Bei der "Wiederbelebung" habe ich mich an Petras Anleitung gehalten:
"Etwa 40 ml Wasser in ein Wasserglas geben und einen Teelöffel Sauerteigpulver einrühren. Eine Weile stehenlassen, bis sich das Pulver größtenteils löst, dann etwa 40 g Weizenmehl Type 550 zugeben und mit einem Löffel gut zu einem dickflüssigen Teig verschlagen (beim ersten Mal evt. noch ein wenig mehr Wasser dazugeben, da der getrocknete Teig zum Hydratisieren ja Wasser verbraucht), locker abdecken. Wenn man außen eine Markierung anbringt, kann man gut beobachten, ob sich schon etwas rührt.
Nach einem Tag sollte das Ganze schon etwas aufgegangen und von Bläschen durchsetzt sein (zwischendurch evtl. einmal umrühren. Wenn man noch fast nichts siehst, einfach trotzdem weitermachen). Bis der Starter richtig aktiv ist, ist es ratsam, immer nur kleine Mengen zu füttern, sonst hat man rasch riesige Mengen ;-) Ich gebe vom mehr oder weniger blasigen Teig wieder 20-40 g in ein Glas mit 40 g Wasser und mische erneut 40 g Mehl unter, dies wiederhole ich täglich über 2-3 Tage hin. Überschüssigen Teig verbrauchen (außer Brot z.B. für Sauerteigwaffeln) oder wegwerfen - Je öfter man den Starter füttert, umso aktiver ist er.
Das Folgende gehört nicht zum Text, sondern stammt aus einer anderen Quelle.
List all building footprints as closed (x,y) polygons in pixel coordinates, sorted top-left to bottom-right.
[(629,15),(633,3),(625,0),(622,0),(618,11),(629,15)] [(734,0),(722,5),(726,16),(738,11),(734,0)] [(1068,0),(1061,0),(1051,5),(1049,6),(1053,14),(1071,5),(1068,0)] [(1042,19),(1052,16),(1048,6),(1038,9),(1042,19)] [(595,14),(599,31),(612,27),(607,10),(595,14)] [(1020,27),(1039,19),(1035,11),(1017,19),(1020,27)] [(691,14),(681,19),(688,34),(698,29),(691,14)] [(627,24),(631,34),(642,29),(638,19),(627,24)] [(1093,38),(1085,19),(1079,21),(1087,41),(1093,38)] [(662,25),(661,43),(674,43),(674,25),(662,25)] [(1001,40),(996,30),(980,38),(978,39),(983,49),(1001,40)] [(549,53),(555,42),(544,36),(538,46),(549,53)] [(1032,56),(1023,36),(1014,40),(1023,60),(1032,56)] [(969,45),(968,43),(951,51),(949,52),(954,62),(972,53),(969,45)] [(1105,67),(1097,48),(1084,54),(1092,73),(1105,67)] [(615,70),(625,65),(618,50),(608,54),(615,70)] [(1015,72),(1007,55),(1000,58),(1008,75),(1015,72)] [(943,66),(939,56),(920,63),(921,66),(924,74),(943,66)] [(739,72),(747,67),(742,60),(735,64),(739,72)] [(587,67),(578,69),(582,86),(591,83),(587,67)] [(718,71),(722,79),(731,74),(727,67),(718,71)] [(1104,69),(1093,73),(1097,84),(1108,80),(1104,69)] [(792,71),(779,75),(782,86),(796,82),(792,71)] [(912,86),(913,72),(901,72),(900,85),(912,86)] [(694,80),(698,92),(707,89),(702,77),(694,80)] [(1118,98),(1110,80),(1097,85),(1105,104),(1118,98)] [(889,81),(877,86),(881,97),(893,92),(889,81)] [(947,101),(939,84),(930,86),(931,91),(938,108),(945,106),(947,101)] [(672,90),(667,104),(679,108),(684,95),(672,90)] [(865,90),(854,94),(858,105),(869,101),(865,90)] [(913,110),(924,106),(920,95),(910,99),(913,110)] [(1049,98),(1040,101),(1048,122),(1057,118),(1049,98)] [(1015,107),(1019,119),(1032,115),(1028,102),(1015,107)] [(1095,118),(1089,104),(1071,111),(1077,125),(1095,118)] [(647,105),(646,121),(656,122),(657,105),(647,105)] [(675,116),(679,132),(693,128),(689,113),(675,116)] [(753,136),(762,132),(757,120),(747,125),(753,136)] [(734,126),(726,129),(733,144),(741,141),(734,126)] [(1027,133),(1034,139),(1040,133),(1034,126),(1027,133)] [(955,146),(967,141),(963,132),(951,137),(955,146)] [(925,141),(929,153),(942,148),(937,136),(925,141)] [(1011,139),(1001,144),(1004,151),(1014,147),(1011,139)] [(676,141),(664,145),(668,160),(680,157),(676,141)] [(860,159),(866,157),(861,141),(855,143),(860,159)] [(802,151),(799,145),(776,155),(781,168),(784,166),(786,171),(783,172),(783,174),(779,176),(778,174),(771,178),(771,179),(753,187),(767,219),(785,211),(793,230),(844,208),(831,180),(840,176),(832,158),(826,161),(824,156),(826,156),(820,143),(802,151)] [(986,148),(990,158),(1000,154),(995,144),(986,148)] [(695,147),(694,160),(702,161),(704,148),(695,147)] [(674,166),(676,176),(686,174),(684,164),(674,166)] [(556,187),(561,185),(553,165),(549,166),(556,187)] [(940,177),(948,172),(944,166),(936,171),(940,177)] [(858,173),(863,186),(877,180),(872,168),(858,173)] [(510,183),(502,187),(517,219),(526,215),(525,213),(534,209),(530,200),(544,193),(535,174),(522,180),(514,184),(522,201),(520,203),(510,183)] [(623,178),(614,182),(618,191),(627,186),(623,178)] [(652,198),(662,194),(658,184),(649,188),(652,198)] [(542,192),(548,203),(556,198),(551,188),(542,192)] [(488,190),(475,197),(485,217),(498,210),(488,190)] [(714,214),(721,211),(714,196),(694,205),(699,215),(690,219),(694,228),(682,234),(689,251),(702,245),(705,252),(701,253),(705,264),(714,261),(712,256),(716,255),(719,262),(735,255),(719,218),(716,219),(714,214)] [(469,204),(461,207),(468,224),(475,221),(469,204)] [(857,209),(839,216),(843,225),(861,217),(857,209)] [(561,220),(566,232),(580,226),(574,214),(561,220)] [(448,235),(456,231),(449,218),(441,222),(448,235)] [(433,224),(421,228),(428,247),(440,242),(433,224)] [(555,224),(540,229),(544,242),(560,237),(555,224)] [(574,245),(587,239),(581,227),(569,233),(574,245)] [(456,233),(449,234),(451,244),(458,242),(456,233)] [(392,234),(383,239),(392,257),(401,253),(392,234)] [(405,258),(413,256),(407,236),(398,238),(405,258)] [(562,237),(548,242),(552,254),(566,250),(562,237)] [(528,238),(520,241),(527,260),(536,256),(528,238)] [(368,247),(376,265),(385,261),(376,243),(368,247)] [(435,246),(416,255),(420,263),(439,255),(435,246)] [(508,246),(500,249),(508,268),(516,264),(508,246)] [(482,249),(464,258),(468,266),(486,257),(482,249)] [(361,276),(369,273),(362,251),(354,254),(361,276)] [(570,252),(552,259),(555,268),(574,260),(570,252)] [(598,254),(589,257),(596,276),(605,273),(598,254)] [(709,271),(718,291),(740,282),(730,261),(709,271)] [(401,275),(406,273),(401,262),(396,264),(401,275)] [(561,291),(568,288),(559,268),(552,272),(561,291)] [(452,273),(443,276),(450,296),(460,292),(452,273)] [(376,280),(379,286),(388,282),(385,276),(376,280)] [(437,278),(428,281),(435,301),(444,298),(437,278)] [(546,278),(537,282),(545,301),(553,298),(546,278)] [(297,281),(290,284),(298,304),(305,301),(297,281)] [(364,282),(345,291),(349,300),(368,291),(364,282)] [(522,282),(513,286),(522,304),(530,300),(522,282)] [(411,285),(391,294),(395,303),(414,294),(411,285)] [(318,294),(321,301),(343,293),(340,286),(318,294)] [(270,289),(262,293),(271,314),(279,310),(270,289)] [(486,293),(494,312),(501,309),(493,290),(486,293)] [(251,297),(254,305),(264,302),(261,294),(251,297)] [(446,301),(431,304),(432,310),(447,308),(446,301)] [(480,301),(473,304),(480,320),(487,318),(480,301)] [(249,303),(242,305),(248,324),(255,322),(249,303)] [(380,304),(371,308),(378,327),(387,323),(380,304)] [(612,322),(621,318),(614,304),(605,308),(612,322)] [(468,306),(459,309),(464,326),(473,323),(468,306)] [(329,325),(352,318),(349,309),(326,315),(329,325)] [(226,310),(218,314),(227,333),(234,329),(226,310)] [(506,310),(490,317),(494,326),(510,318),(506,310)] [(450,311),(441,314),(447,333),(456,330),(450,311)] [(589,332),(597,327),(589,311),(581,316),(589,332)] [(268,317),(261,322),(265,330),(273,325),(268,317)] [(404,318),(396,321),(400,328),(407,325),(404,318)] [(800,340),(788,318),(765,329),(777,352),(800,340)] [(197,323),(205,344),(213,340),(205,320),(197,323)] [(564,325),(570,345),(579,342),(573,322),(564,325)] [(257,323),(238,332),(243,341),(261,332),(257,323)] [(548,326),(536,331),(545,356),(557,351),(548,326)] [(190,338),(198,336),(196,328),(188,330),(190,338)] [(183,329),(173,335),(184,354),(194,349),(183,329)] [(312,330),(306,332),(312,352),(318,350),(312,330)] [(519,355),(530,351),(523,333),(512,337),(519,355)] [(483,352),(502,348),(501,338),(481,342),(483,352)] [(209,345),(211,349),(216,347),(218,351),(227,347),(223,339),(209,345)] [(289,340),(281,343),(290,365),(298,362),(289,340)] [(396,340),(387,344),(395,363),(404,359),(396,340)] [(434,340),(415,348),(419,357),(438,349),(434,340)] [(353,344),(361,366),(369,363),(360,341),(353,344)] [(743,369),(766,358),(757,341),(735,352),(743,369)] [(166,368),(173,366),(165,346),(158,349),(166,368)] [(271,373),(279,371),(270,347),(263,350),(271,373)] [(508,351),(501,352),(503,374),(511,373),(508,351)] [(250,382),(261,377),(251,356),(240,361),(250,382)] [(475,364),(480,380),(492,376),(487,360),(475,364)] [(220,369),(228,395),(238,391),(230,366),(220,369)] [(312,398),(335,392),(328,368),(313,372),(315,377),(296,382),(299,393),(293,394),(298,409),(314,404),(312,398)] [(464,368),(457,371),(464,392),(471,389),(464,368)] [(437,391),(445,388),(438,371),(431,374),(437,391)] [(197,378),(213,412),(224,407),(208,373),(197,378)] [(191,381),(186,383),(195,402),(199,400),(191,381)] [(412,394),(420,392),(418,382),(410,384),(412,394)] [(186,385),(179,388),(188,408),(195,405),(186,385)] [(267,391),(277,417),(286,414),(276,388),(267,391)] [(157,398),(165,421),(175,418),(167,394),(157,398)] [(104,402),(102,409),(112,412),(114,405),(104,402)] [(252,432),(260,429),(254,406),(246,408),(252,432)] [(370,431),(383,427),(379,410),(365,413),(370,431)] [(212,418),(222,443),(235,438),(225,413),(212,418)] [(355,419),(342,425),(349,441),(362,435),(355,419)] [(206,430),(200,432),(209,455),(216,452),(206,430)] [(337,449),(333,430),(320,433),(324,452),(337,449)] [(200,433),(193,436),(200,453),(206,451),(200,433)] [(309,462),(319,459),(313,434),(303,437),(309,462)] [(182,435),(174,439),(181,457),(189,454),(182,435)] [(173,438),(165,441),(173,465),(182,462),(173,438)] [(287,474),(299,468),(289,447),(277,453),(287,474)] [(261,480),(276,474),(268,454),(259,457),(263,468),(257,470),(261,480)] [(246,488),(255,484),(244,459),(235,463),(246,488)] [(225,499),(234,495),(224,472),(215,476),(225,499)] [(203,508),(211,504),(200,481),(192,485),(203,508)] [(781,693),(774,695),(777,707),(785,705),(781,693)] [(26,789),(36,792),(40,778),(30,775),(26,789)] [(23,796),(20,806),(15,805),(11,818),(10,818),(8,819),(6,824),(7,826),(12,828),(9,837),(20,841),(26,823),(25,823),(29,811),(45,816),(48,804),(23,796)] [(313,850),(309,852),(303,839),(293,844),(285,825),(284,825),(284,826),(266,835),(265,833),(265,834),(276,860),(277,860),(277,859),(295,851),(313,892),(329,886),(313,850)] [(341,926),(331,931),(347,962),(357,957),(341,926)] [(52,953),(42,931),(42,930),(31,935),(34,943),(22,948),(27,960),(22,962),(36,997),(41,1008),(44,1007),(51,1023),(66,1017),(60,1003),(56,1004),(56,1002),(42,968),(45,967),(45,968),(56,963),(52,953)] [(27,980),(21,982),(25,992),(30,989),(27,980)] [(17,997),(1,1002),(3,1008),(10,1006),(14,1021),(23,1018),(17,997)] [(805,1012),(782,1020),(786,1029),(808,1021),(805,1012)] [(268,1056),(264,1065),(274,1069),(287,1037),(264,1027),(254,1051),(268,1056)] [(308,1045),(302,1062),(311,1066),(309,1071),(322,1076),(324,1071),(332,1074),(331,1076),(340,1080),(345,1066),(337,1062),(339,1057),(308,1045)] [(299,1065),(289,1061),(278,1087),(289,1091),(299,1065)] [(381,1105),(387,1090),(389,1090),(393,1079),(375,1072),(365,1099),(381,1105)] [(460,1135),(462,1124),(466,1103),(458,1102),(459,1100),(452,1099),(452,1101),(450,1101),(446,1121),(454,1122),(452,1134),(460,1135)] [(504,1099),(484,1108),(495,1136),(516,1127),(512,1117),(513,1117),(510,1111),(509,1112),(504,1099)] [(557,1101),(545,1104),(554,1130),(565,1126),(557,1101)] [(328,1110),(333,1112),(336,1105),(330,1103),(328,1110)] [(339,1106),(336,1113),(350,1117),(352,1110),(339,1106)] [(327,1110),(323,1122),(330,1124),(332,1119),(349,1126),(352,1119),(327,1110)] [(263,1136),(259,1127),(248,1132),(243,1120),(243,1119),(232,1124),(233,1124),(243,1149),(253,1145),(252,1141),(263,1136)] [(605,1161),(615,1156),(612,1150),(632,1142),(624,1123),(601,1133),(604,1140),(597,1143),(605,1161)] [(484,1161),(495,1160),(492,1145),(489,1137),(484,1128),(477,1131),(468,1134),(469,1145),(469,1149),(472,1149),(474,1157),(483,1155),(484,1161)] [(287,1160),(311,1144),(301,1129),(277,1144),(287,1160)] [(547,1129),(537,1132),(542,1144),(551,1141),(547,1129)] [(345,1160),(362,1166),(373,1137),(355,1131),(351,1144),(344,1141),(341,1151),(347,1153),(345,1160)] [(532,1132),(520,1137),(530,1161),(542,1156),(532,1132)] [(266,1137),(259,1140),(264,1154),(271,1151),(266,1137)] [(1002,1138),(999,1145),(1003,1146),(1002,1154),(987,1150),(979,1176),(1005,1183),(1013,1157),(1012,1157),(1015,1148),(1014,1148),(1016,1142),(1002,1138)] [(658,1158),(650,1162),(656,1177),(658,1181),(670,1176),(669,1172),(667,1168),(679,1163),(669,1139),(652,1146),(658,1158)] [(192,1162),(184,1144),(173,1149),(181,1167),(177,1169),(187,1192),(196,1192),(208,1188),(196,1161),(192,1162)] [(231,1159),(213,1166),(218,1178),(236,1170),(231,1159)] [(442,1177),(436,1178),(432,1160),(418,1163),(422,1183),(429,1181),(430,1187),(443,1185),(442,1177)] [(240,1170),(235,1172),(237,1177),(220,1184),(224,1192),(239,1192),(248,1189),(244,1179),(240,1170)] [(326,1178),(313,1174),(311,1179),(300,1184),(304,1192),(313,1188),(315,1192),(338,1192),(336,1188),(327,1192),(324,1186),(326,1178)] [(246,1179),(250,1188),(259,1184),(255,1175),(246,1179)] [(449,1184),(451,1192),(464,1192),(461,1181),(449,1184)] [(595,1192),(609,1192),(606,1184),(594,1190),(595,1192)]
Auch beim Vermehren der Kultur (d.h. wenn man für ein Rezept größere Mengen Sauerteig benötigt) immer wieder gleiche Gewichtsmengen an Wasser und Mehl zugeben, dabei soll sich das Ausgangsgewicht immer mindestens verdoppeln. Also auf 100 g Sauerteig immer mindestens 50 g Wasser und 50 g Mehl zugeben, ich verdreifache meistens, nehme also 100 g Wasser und 100 g Mehl.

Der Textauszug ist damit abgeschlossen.